_TASK GOAL_
In the lines below, look for "depth". Copy each line where it appears.
DATA SUPPLIED: Begin
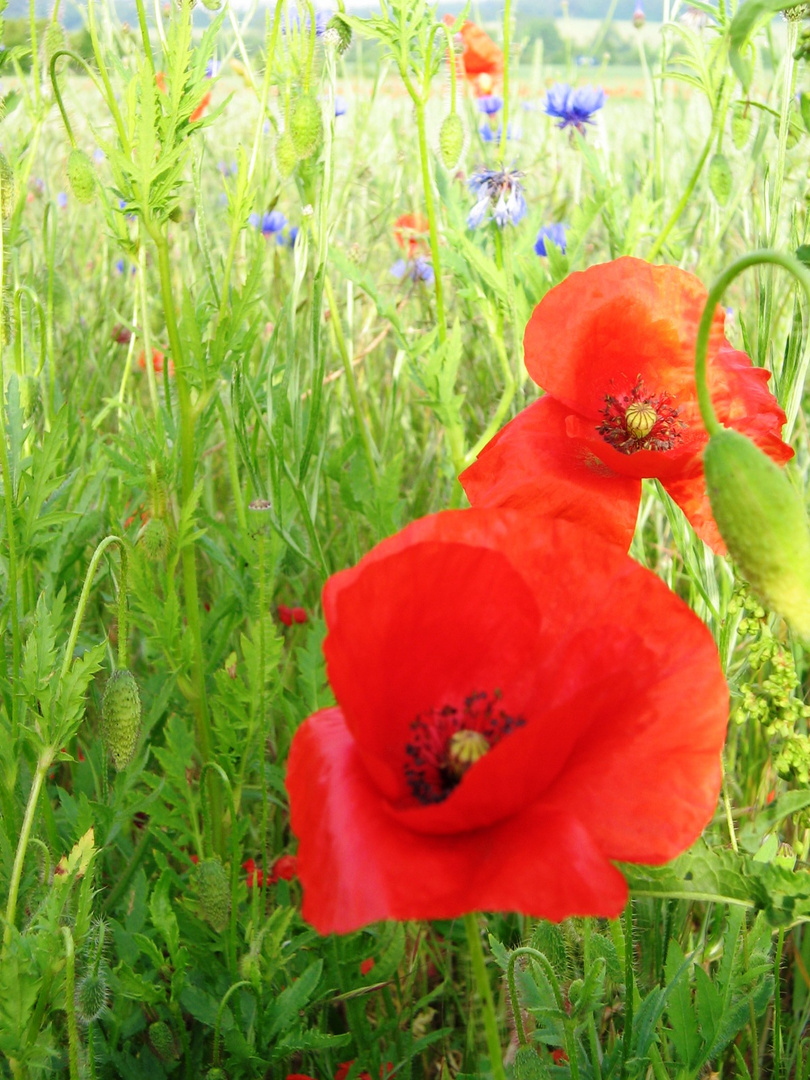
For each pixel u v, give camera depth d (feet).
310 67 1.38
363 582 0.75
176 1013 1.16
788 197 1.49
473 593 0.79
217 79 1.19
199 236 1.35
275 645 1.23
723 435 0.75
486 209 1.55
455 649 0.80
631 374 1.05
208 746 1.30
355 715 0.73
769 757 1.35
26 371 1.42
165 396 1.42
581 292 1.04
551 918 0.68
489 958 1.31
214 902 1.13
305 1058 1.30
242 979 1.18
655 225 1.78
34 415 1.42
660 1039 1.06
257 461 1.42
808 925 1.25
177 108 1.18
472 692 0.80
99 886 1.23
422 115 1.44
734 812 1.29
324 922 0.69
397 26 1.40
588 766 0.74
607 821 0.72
DATA SUPPLIED: End
DATA SUPPLIED: Begin
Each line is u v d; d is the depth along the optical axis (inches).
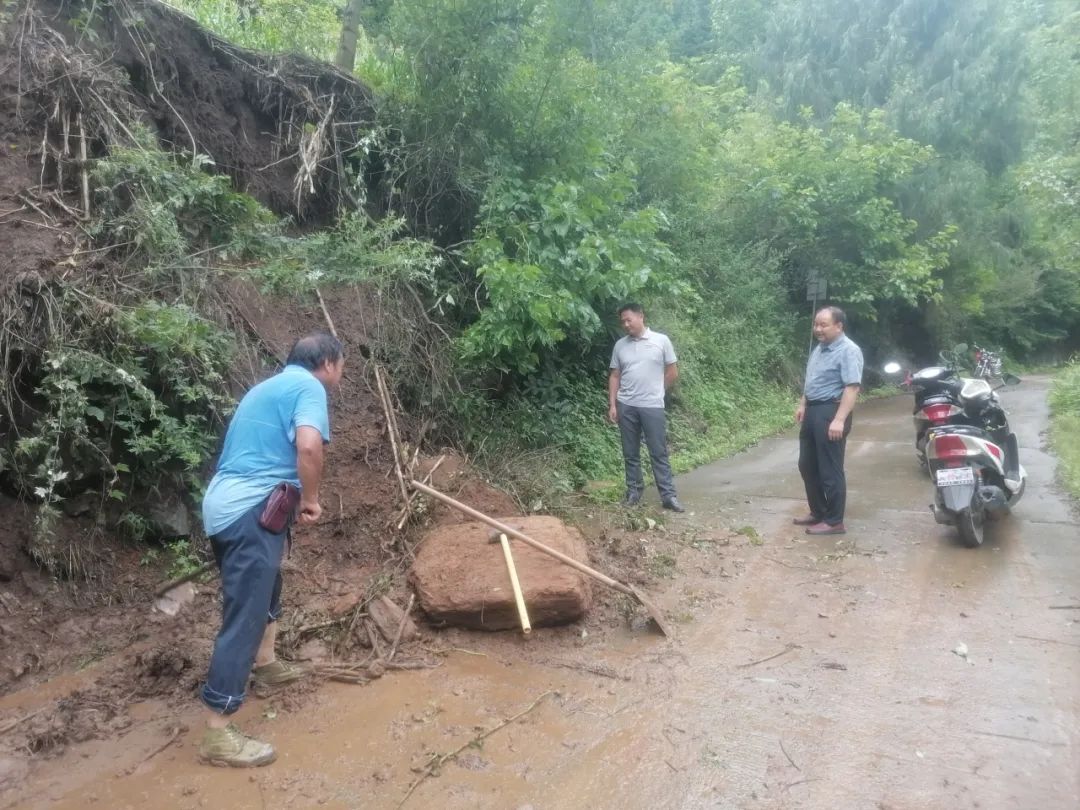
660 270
DATA SUPPLIED: End
_RESULT OF THIS TASK_
For each pixel u v, give camera depth d (feet).
Each line is u v d; d is the depth along the optical axis (inches).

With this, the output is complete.